*** EXERCISE INPUT Section Begins ***

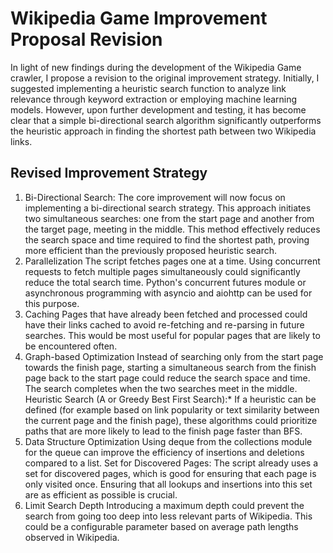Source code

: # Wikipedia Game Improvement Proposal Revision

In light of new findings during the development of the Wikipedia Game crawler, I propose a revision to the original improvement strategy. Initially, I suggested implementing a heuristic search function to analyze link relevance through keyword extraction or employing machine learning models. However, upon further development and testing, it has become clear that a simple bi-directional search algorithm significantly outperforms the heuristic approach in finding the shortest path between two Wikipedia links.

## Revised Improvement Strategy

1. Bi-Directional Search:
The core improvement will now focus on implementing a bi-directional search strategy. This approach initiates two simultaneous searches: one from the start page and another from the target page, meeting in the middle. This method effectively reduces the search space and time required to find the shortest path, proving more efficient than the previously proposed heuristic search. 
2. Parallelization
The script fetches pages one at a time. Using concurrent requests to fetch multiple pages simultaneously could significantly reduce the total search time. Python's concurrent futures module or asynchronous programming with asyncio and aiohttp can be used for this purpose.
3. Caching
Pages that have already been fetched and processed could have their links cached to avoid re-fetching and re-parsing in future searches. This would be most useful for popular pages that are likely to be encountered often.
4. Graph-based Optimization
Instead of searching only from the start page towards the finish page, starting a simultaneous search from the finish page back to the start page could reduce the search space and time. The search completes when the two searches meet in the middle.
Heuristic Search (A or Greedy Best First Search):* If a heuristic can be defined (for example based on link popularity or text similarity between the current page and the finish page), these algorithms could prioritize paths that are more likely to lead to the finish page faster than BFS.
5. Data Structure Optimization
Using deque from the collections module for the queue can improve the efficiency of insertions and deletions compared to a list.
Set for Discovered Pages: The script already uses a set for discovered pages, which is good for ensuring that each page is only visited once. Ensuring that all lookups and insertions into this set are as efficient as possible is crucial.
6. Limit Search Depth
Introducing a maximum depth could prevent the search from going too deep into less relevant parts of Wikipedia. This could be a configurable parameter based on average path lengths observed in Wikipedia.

*** EXERCISE INPUT Section Ends ***

- WORK INSTRUCTIONS
In the copy you write, the data above must appear exactly, with no pictures.

- REPLY TO THE TASK
Source code

: # Wikipedia Game Improvement Proposal Revision

In light of new findings during the development of the Wikipedia Game crawler, I propose a revision to the original improvement strategy. Initially, I suggested implementing a heuristic search function to analyze link relevance through keyword extraction or employing machine learning models. However, upon further development and testing, it has become clear that a simple bi-directional search algorithm significantly outperforms the heuristic approach in finding the shortest path between two Wikipedia links.

## Revised Improvement Strategy

1. Bi-Directional Search:
The core improvement will now focus on implementing a bi-directional search strategy. This approach initiates two simultaneous searches: one from the start page and another from the target page, meeting in the middle. This method effectively reduces the search space and time required to find the shortest path, proving more efficient than the previously proposed heuristic search. 
2. Parallelization
The script fetches pages one at a time. Using concurrent requests to fetch multiple pages simultaneously could significantly reduce the total search time. Python's concurrent futures module or asynchronous programming with asyncio and aiohttp can be used for this purpose.
3. Caching
Pages that have already been fetched and processed could have their links cached to avoid re-fetching and re-parsing in future searches. This would be most useful for popular pages that are likely to be encountered often.
4. Graph-based Optimization
Instead of searching only from the start page towards the finish page, starting a simultaneous search from the finish page back to the start page could reduce the search space and time. The search completes when the two searches meet in the middle.
Heuristic Search (A or Greedy Best First Search):* If a heuristic can be defined (for example based on link popularity or text similarity between the current page and the finish page), these algorithms could prioritize paths that are more likely to lead to the finish page faster than BFS.
5. Data Structure Optimization
Using deque from the collections module for the queue can improve the efficiency of insertions and deletions compared to a list.
Set for Discovered Pages: The script already uses a set for discovered pages, which is good for ensuring that each page is only visited once. Ensuring that all lookups and insertions into this set are as efficient as possible is crucial.
6. Limit Search Depth
Introducing a maximum depth could prevent the search from going too deep into less relevant parts of Wikipedia. This could be a configurable parameter based on average path lengths observed in Wikipedia.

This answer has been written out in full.